Could you resume the passage below on cariprazine for older adults and continue it past its last sentence?

:: Excerpt to read ::
---------------

Clinicians often face many challenges in the pharmacological treatment of late-life psychiatric illness especially while choosing an antipsychotic drug. The choice of antipsychotic is mostly guided by the extension of evidence from the adult population and tolerability. In India, based on evidence commonly prescribed antipsychotic drugs for older adults are quetiapine (QTP) followed by olanzapine (OLZN) and risperidone. Cariprazine is a newer antipsychotic that was recently launched in India. It is a novel mechanism of action at D3 receptors is known to have antidepressant and procognitive action in addition to the antipsychotic effects which is desirable in geriatric population. It can be a potential option as an add-on drug in late-life depression in addition to the existing aripiprazole and OLZN. The treatment of late-life mania and very late-onset schizophrenia is limited by the paucity of studies, with randomized control studies done only on QTP and amisulpride, respectively. Cariprazine can be considered in late-life psychotic disorders with the evidence available from its efficacy studies in adult patients. Merits of cariprazine are favorable metabolic profile, cardiac safety, and procognitive action. Demerits include extrapyramidal symptoms and fluctuations in blood pressure. Slower titration and monitoring for akathisia are recommended. There is a need for controlled studies in older adults with cariprazine to get better informed about its efficacy and safety.

---------------

:: Dataset content ::
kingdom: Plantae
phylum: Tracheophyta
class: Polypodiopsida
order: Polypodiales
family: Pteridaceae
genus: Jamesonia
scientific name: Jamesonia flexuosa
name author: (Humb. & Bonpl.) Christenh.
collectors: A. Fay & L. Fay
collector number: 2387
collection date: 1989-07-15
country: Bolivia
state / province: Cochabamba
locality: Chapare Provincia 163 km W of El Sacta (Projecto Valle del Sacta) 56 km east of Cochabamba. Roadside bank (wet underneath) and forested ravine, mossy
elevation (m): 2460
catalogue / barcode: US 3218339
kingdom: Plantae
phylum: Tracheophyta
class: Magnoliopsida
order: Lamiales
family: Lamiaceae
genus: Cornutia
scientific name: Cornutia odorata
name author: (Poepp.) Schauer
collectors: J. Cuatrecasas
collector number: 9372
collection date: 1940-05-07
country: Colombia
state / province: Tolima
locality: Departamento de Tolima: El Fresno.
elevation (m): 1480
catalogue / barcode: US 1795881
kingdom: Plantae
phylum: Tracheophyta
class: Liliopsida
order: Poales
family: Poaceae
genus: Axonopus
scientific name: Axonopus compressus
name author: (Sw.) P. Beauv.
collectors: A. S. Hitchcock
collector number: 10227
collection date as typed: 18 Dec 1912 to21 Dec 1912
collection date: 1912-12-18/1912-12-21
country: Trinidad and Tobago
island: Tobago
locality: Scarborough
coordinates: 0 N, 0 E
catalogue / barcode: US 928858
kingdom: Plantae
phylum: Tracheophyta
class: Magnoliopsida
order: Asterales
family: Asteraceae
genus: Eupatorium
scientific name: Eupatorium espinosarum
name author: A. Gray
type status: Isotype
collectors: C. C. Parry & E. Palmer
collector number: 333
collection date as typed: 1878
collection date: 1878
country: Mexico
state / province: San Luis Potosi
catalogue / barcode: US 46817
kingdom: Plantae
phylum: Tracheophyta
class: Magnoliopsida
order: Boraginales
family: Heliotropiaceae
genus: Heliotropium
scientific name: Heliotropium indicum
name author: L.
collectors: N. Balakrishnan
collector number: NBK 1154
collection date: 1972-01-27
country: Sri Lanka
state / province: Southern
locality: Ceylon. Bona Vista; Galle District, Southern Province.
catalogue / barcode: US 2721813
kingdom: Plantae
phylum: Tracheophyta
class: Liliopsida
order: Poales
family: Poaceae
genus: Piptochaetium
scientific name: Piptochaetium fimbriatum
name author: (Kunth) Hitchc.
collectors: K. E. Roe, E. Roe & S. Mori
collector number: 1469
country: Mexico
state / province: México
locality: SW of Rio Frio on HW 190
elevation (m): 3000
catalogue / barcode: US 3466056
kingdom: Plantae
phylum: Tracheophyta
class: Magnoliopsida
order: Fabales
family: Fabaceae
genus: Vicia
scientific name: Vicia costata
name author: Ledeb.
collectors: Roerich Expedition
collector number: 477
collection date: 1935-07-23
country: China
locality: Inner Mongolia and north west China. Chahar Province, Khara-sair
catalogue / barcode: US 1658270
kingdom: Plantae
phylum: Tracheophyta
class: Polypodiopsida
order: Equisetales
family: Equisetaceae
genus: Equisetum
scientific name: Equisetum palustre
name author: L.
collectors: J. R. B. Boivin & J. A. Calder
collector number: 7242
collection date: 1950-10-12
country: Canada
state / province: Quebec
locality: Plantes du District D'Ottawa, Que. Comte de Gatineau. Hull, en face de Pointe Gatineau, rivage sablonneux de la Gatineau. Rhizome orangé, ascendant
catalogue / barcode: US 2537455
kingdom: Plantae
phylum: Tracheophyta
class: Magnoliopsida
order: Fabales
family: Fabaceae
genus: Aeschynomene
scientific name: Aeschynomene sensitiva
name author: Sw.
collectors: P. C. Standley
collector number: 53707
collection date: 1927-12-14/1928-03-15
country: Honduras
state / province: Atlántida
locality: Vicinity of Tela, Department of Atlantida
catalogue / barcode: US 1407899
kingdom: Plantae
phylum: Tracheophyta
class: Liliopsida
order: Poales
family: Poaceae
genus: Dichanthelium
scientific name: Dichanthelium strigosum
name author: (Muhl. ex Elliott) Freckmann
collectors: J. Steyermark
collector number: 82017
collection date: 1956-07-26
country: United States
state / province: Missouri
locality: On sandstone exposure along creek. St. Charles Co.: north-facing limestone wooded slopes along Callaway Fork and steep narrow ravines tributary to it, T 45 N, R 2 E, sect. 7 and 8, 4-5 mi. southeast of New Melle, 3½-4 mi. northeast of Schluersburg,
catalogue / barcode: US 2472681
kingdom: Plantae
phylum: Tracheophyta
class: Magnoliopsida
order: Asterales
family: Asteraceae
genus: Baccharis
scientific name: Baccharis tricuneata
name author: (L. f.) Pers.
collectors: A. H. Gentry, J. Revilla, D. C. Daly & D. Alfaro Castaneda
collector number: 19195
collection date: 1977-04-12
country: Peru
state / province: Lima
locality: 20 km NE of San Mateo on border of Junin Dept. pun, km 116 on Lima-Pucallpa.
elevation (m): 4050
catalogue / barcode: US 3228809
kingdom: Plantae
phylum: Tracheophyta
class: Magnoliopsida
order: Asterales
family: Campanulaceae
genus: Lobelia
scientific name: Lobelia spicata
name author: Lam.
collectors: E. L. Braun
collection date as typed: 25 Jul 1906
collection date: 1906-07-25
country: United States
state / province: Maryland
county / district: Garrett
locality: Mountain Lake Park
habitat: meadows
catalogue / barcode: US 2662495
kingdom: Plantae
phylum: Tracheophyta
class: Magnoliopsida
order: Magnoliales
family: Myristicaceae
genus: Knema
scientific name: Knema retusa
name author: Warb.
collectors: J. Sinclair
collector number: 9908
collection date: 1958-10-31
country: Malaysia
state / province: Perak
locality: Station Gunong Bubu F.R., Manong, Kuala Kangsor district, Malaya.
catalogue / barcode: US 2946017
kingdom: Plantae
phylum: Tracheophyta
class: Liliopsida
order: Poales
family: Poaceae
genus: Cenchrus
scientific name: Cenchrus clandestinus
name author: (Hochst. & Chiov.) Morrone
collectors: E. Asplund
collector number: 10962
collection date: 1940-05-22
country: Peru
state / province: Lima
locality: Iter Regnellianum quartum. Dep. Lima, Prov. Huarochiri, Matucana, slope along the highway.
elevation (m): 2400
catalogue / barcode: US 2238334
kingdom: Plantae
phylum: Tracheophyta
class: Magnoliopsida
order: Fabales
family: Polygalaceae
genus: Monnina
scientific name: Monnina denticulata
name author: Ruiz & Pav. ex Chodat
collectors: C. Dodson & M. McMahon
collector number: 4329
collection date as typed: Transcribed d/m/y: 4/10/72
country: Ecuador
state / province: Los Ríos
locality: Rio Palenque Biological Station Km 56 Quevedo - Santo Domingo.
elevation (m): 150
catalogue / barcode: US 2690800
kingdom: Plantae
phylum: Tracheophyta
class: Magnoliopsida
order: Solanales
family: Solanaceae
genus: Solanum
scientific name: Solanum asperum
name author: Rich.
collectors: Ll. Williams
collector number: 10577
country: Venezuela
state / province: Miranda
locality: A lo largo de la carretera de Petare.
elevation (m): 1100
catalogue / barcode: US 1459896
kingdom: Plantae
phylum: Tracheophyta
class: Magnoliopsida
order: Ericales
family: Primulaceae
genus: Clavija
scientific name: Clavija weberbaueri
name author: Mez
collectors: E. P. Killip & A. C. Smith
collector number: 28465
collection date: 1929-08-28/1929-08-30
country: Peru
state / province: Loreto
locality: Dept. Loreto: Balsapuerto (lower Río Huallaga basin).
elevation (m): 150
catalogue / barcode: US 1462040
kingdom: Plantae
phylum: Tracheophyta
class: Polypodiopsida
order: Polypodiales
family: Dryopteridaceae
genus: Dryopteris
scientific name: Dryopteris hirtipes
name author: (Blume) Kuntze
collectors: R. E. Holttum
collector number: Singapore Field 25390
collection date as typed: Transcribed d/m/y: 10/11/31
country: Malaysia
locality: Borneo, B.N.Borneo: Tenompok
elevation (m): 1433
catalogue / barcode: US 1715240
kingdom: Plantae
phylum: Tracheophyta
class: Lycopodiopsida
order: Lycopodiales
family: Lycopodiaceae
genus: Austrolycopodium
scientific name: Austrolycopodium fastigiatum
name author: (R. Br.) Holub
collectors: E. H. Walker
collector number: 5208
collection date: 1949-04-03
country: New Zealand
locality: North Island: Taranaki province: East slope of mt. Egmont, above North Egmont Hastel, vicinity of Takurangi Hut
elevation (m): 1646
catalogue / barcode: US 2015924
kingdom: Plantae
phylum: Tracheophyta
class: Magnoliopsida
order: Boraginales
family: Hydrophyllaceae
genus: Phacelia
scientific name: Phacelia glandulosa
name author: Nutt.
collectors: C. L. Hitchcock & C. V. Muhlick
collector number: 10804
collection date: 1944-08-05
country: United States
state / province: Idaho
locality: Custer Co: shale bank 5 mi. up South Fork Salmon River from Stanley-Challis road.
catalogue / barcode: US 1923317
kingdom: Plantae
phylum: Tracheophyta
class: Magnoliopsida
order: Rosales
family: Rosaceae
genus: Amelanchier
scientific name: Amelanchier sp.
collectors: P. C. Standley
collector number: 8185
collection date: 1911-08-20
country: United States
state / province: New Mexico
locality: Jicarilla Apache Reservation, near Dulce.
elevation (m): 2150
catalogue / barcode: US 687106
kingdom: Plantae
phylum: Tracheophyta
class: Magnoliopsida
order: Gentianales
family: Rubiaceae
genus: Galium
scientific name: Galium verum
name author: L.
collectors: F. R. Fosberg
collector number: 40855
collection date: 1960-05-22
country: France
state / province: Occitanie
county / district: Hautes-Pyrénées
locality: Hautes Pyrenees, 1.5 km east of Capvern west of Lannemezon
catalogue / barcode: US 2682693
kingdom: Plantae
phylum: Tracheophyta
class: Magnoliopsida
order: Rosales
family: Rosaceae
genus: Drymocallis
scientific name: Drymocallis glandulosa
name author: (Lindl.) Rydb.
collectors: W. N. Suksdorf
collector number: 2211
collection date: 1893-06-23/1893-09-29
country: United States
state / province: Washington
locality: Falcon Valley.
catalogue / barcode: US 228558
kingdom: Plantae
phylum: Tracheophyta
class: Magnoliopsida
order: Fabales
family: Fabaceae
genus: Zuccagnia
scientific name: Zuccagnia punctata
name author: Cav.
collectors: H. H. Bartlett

---------------

:: Written response ::
Keywords: Cariprazine, challenges, older adults, psychiatric illness, tolerability


How to cite this article:
Reddy Mukku SS, Nadella RK, Kornapalli SE. Cariprazine for late-life psychiatric illness: A review on therapeutic potential and challenges. J Geriatr Ment Health 2021;8:77-82

How to cite this URL:
Reddy Mukku SS, Nadella RK, Kornapalli SE. Cariprazine for late-life psychiatric illness: A review on therapeutic potential and challenges. J Geriatr Ment Health [serial online] 2021 [cited 2022 May 23];8:77-82. Available from: https://www.jgmh.org/text.asp?2021/8/2/77/336913




  Introduction Top


From the time since Arvid Carlsson proposed the dopamine hypothesis for Schizophrenia, many antipsychotic drugs were synthesized with dopamine 2 receptor (D2R) antagonistic action. The first-generation antipsychotics which have prominent D2R antagonism were effective in reducing positive symptoms, however, they are ineffective for negative symptoms and cause higher rates of adverse effects in the form of disabling extrapyramidal symptoms (EPS).[1] The antipsychotics introduced later (second-generation), which have different receptor profiles, tried to overcome some of these limitations. Most of the second-generation act through antagonism at D2R and Serotonin receptors (5HT2AR) conferring a lower risk of EPS.[2] Some of the newer antipsychotics act as dopamine stabilizers (Aripiprazole [ARP] and Brexpiprazole) through their partial agonist action[3] and, a few others (Blonanserin and Lurasidone [LRD]) have antidepressant properties through 5HT6 and 5HT7 receptors.[4],[5] In the eternal pursuit for an ideal antipsychotic, Cariprazine is the newest addition to the list of existing atypical antipsychotics. Cariprazine monotherapy received the Food and Drug Administration approval initially in 2015 for the treatment of schizophrenia, manic/mixed episodes in bipolar disorder, and later for bipolar depression in 2019.[6],[7],[8] It is a partial agonist at dopamine receptors-D2Rs, D3Rs, and serotonin receptor 5-HT1AR, as well as antagonist at 5-HT2AR. The partial agonistic action at D2R, D3R, and 5HT1A contributes to antipsychotic and antimanic action. In addition, its antipsychotic action is also mediated by downregulation of NMDA and AMPA receptors. Cariprazine's high affinity at D3R is known to cause upregulation of D3R in prefrontal cortex which increases dopaminergic neurotransmission in prefrontal cortex, attributing to procognitive, antidepressant effects, and reduction in negative symptoms. The procognitive action is also mediated by indirect increase in cholinergic neurotransmission. Repeated high dose use is known to upregulate D2R in basal ganglia which increases the risk of extrapyramidal side effects.[9],[10],[11]

Cariprazine is available in developed countries since 2015 and was recently launched in the Indian market. In India, the older adult population is steadily increasing creating many challenges in terms of treatment and care. The prevalence of severe mental illness in older adults in India as per the National Mental Health survey is 2.0% (lifetime) and 0.68% (current).[12] Considering the aging factor, poor help-seeking attitudes, neglect, and medical co-morbidity in addition to psychiatric illness, the choice of antipsychotic is a carefully weighed decision by a clinician. In this article, we have reviewed the literature related to the therapeutic use of Cariprazine in late-life depression, late-life mania, and very late-onset schizophrenia (VLOSP). We have also discussed challenges associated with its use in older adults.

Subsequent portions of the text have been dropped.